With its critical role in business and service delivery through mobile
devices, SMS (Short Message Service) has long been abused for spamming, which
is still on the rise today possibly due to the emergence of A2P bulk messaging.
The effort to control SMS spam has been hampered by the lack of up-to-date
information about illicit activities. In our research, we proposed a novel
solution to collect recent SMS spam data, at a large scale, from Twitter, where
users voluntarily report the spam messages they receive. For this purpose, we
designed and implemented SpamHunter, an automated pipeline to discover SMS spam
reporting tweets and extract message content from the attached screenshots.

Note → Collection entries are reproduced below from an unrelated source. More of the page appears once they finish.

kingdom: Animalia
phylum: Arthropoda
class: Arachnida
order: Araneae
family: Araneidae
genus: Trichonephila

Leveraging SpamHunter, we collected from Twitter a dataset of 21,918 SMS spam
messages in 75 languages, spanning over four years. To our best knowledge, this
is the largest SMS spam dataset ever made public. More importantly, SpamHunter
enables us to continuously monitor emerging SMS spam messages, which
facilitates the ongoing effort to mitigate SMS spamming. We also performed an
in-depth measurement study that sheds light on the new trends in the spammer’s
strategies, infrastructure and spam campaigns. We also utilized our spam SMS
data to evaluate the robustness of the spam countermeasures put in place by the
SMS ecosystem, including anti-spam services, bulk SMS services, and text
messaging apps. Our evaluation shows that such protection cannot effectively
handle those spam samples: either introducing significant false positives or
missing a large number of newly reported spam messages.